By Max Bowenemail@example.com
As Massachusetts continues to battle the surge in COVID-19 cases, Heath Department Director Anne Marie Fleming said that masks, social distancing, and staying at home need to be maintained.
North Attleborough has 152 confirmed cases of coronavirus as of April 28. Of these, 40 have reported recovering, and Fleming said that number will rise as more cases are processed and will be tracked on the town’s web site. Sadly, there have been 13 reported deaths in town. Town Manager Michael Borg said three were North Attleborough residents in long-term care, and eight were residents at Madonna Manor.
Fleming said those hardest-hit by the virus have been those between the ages of 40 and 80. There haven’t been too many cases of children afflicted with the virus, but she said this could be because they simply haven’t been tested.

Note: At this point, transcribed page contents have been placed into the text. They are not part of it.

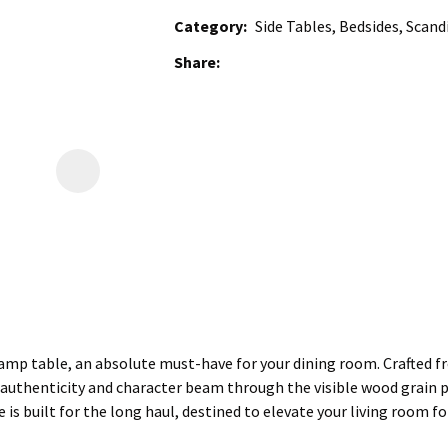
Category
Side Tables, Bedsides, Scand
Share
mp table, an absolute must-have for your dining room. Crafted from
 authenticity and character beam through the visible wood grain pat
re is built for the long haul, destined to elevate your living room f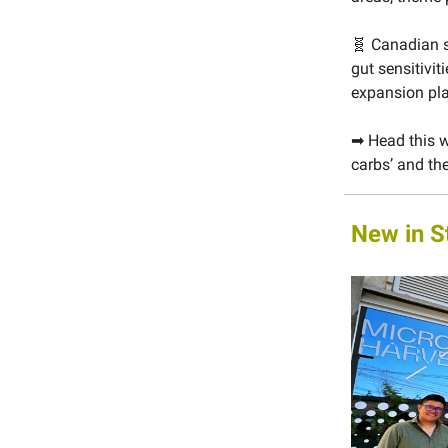
🧬 Canadian 
gut sensitivit
expansion pl
➡ Head this w
carbs’ and the
New in S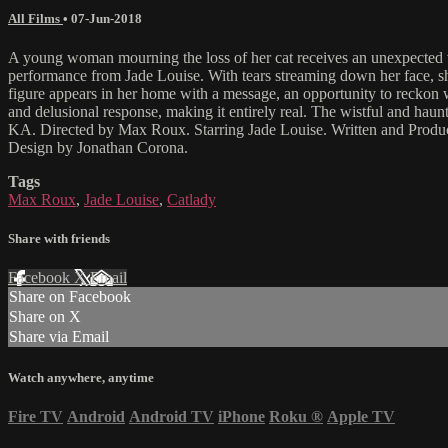
All Films
•
07-Jun-2018
A young woman mourning the loss of her cat receives an unexpected visi
performance from Jade Louise. With tears streaming down her face, she
figure appears in her home with a message, an opportunity to reckon w
and delusional response, making it entirely real. The wistful and hau
KA. Directed by Max Roux. Starring Jade Louise. Written and Prod
Design by Jonathan Corona.
Tags
Max Roux
,
Jade Louise
,
Catlady
Share with friends
Facebook
X
Email
Share on Facebook
Share on X
Share via Email
Watch anywhere, anytime
Fire TV
Android
Android TV
iPhone
Roku
®
Apple TV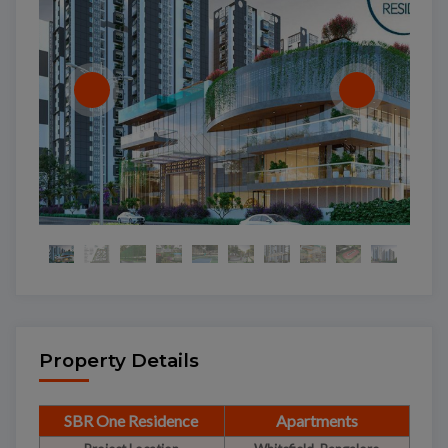
Property Details
SBR One Residence
Apartments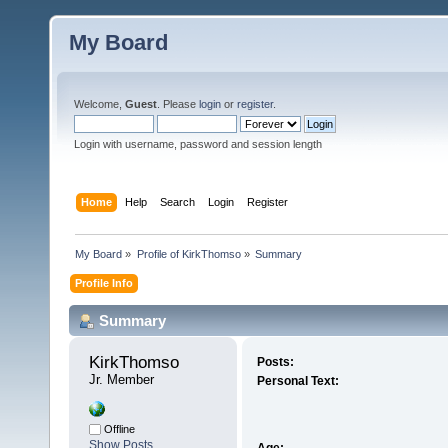
My Board
Welcome,
Guest
. Please
login
or
register
.
Login with username, password and session length
Home
Help
Search
Login
Register
My Board
»
Profile of KirkThomso
»
Summary
Profile Info
Summary
KirkThomso 
Posts:
Jr. Member
Personal Text:
Offline
Show Posts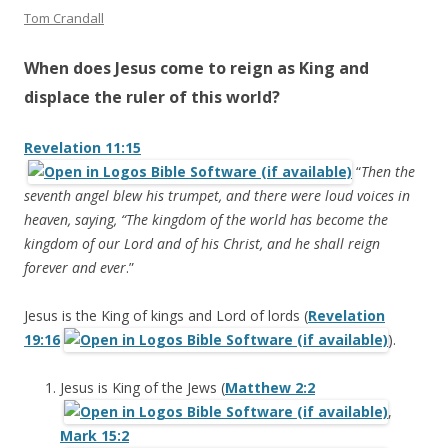
Tom Crandall
When does Jesus come to reign as King and
displace the ruler of this world?
Revelation 11:15
“
Then the
seventh angel blew his trumpet, and there were loud voices in
heaven, saying, “The kingdom of the world has become the
kingdom of our Lord and of his Christ, and he shall reign
forever and ever
.”
Jesus is the King of kings and Lord of lords (
Revelation
19:16
).
Jesus is King of the Jews (
Matthew 2:2
,
Mark 15:2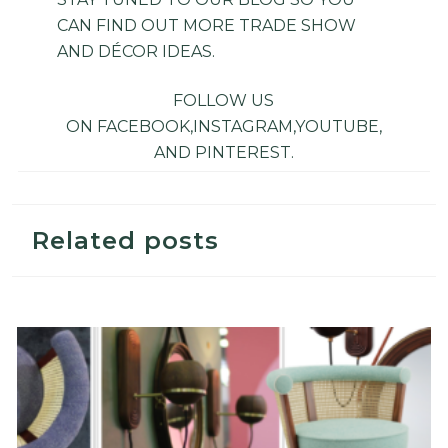
CAN FIND OUT MORE TRADE SHOW
AND DÉCOR IDEAS.
FOLLOW US
ON
FACEBOOK
,
INSTAGRAM
,
YOUTUBE
,
AND
PINTEREST
.
Related posts
Top 5 Design Trade Shows in 2019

“I think we have more kids than have been reported,” she said.
Those infected have been contacted by the health department every two days, and Fleming praised the work done by North School Nurses. Initially, her office was making the calls, but as the numbers rose this became much more of a challenge. During the calls, people are asked how long they’ve been sick, what symptoms they have, and who they have been in contact with.
“We have this cadre of school nurses that are the backbone [of this effort], said Fleming.
Fleming said that as people have learned more about the virus, a sense of calm has resulted. In March, calls to the health department or the North Nurses line were for basic information, and some sounded fearful. Now, callers are asking specific questions or reporting businesses that may not be in compliance with state guidelines. Fleming said that in these cases, the owners can be advised on what they need to do or a cease and desist order can be issued. While some may not feel this is a serious issue, Fleming said that most are handling it well and taking the right steps.
“Massachusetts is doing a phenomenal job with the numbers of testing vs. numbers of positive cases,” she said.
Some states have already unveiled plans to re-open businesses, but Fleming said people need to continue social distancing, limiting trips, and other steps to contain the spread of the virus. Even after businesses re-open their doors, these measures will likely remain a way of life for the near future. Cabin fever has become a concern after so much time limited to the home or essential trips, but Fleming said that she’s seen a lot of positivity in town, such as lawn signs with encouraging messages.
“Just be kind, there are people having a real hard time with this,” she said. “If you know someone having a hard time, call them or check in. We need to help each other through this. Keep that kindness coming.”